Outreach Launched With Assembly Members As State Legislature Vote Needed
The Rockland County Legislature has unanimously approved a resolution that asks the state to repeal a sales tax requirement that penalizes Rockland residents who make purchases out-of-county and out-of-state.
Legislator Charles Falciglia, the main sponsor of the resolution, said the tax requirement just goes too far.
“I brought this resolution because I believe this tax is patently unfair and amounts to nothing more than the state picking our pockets,” Legislator Falciglia said.
The tax is particularly unfair to Rockland residents who shop in Bergen County, N.J., for no other reason than geographic convenience and logistics – not to save sales tax, Legislator Falciglia said. The sales tax rate in Bergen County, and most of New Jersey generally, is 6.65 percent while in Rockland County it is 8.375 percent, he noted.

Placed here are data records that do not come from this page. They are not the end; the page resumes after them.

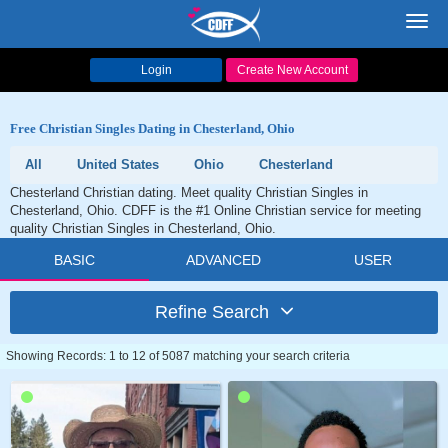
Toggl
navig
Login
Create New Account
Free Christian Singles Dating in Chesterland, Ohio
All
United States
Ohio
Chesterland
Chesterland Christian dating. Meet quality Christian Singles in
Chesterland, Ohio. CDFF is the #1 Online Christian service for meeting
quality Christian Singles in Chesterland, Ohio.
BASIC
ADVANCED
USER
Refine Search
Showing Records: 1 to 12 of 5087 matching your search criteria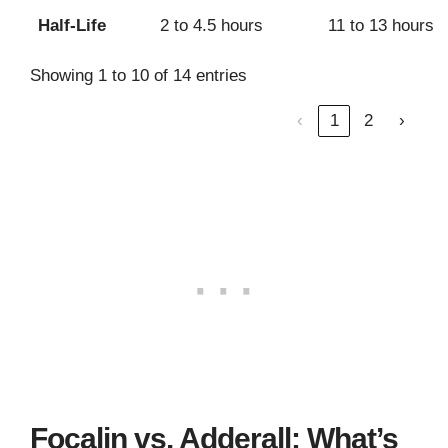
Half-Life
2 to 4.5 hours
11 to 13 hours
Showing 1 to 10 of 14 entries
‹
1
2
›
Focalin vs. Adderall: What’s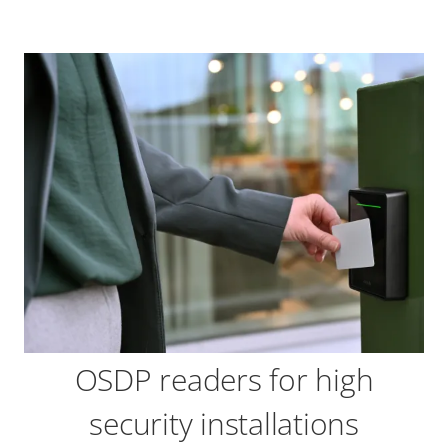
OSDP readers for high
security installations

Known as the Sales and Use Tax Cross Jurisdictional Liability Requirement, the tax applies to all individual purchases under $1,000. Individuals are required to pay the difference between the sales tax rate of counties they make purchases in – in-state or out – if that rate is lower than the county they reside in if they bring that purchase back home, which is usually the case.
For example, if you live in Rockland but make a purchase in Bergen County and bring the purchase back into Rockland, you are required to pay the difference in taxes to New York State. In this case, 1.725 percent on the price of the purchased item – the difference between the 6.65 percent you paid in Bergen and the 8.375 percent collected in Rockland.
The requirement has been in effect for about 15 years. Residents pay any monies owed when they file their state tax returns. In lieu of doing your own calculation and keeping records, the requirement allows you to use a chart that is provided based on your federal adjusted gross income, even though the correlation is subjective.
“This tax also penalizes the most honest among us who honor the requirement as opposed to the majority who ignore it, intentionally or unintentionally,” Legislator Falciglia said. “The law is also unenforceable as it would cost more to investigate and prove liability than the amount collected.”
Further, Legislator Falciglia said, “New York State collects reciprocal tax from New Jersey residents and residents from other states that more than offset any loss we would have, but the state, of course, doesn’t look at it that way.”
Legislator Falciglia has already discussed the repeal of this state requirement with members of the Assembly. The state Legislature would have to vote to repeal the requirement.